Friday, December 7, 2012

Half-Measures

Map of Poverty (red) by location in San Francisco
The New York Times reports that a number of school districts across the country are moving ahead with plans to extend the school calendar, the reasoning being that poor kids need extra time in school to catch up with their middle class peers.

I'm not necessarily opposed to this in theory.  But I was struck by a line in the piece that is emblematic of current thinking in education, which tends to overlook the profound impact of family and peer interaction on cognitive and behavioral norms.  Advocates of extended school days claim, the author writes, that
"poor students tend to have less structured time outside school, without the privilege of classes and extracurricular activities that middle-class and affluent children frequently enjoy."
While this is generally true, these things have little to do with the cause of the achievement gap.  To the extent that we emphasize these particular inequalities in societal capital, we miss more salient inequalities, such as the effects of things like family stress (due to any number of problems associated with poverty, such as lack of access to health care, job issues, etc.), poor parenting, lack of parental education resulting in diminished cognitive and vocabulary development. 

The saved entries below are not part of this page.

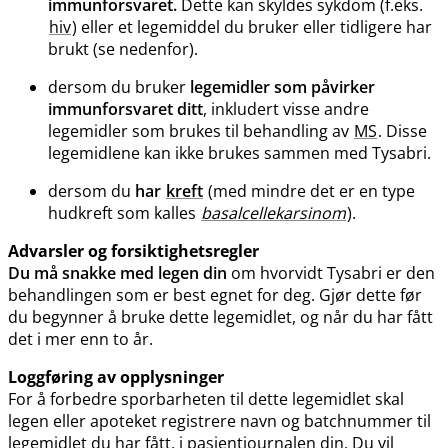
immunforsvaret.
Dette kan skyldes sykdom (f.eks.
hiv
) eller et legemiddel du bruker eller tidligere har
brukt (se nedenfor).
dersom du bruker
legemidler som påvirker
immunforsvaret ditt
, inkludert visse andre
legemidler som brukes til behandling av
MS
. Disse
legemidlene kan ikke brukes sammen med Tysabri.
dersom du
har
kreft
(med mindre det er en type
hudkreft som kalles
basalcellekarsinom
).
Advarsler og forsiktighetsregler
Du må snakke med legen din
om hvorvidt Tysabri er den
behandlingen som er best egnet for deg. Gjør dette før
du begynner å bruke dette legemidlet, og når du har fått
det i mer enn to år.
Loggføring av opplysninger
For å forbedre sporbarheten til dette legemidlet skal
legen eller apoteket registrere navn og batchnummer til
legemidlet du har fått, i pasientjournalen din. Du vil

We also miss what is maybe one of the most powerful drivers of the achievement gap, which is the effect of concentrated poverty, in which those with the least societal capital are segregated into geographic and social concentrations.  Neighborhood class segregation means schools become highly segregated by class, and a variety of social norms become prevalent. 

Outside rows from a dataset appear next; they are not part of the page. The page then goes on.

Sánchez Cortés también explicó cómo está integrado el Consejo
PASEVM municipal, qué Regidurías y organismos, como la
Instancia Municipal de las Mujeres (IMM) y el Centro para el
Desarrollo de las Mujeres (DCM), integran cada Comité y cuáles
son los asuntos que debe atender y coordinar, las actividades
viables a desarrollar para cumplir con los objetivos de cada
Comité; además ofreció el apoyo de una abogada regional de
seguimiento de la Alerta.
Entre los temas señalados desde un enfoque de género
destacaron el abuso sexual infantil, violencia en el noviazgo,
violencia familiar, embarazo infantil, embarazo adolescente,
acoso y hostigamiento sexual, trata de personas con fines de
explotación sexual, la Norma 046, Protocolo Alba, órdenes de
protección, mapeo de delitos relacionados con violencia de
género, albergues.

This is all, of course, a function of our capitalist system wherein property markets reflect class divisions.  It is a system that isn't going away any time soon.  Apart from experiments in bussing that might correct for class segregation, schools will likely be segregated for the foreseable future.  Extended school days have their benefits, as do the provision of extra-curricular activities for poor children.  But we must not fool ourselves into thinking that half-measures such as these are anywhere sufficient to remedy what are profoundly larger inequalities that result in an oppressive dynamic across classes that perpetuate social inequality of societal capital formation lasting not only for lifetimes of students but across generations. 

A proper assessment of student need in emotional, cognitive, health, and relational domains is needed.  From there, we can build a system of interventions that is truly appropriate to the task of rectifying the deeper inequalities in societal capital that result from a capitalist system which is in large part driven by the exploitation of these inequalities.